---------- Records shown

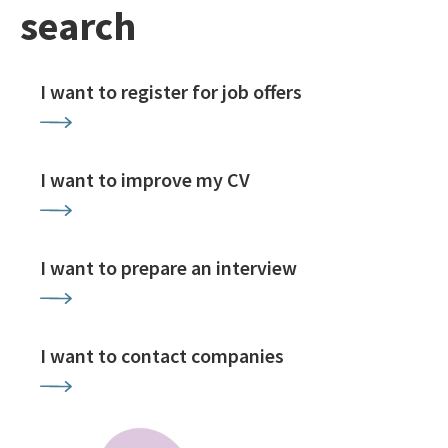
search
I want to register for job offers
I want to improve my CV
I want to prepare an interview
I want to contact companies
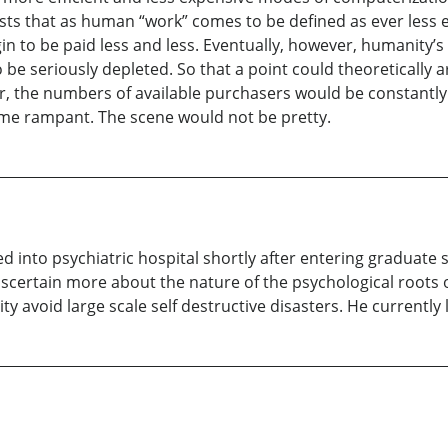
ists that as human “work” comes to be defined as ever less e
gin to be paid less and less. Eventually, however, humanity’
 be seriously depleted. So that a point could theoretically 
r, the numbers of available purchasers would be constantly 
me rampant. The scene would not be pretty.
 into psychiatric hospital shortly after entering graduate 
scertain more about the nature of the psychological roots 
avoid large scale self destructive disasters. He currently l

--------------------
---------- Records shown

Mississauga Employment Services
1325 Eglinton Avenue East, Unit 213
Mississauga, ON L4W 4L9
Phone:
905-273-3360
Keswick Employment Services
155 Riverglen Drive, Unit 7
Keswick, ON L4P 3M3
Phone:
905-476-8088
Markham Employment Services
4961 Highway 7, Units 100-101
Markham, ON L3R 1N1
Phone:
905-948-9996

--------------------

* [What to produce] Given the data above, transcribe exactly the lines from the one containing "905-273-3360" down to the one containing "905-948-9996", and no others.

* [Response to the exercise]
905-273-3360
Keswick Employment Services
155 Riverglen Drive, Unit 7
Keswick, ON L4P 3M3
Phone:
905-476-8088
Markham Employment Services
4961 Highway 7, Units 100-101
Markham, ON L3R 1N1
Phone:
905-948-9996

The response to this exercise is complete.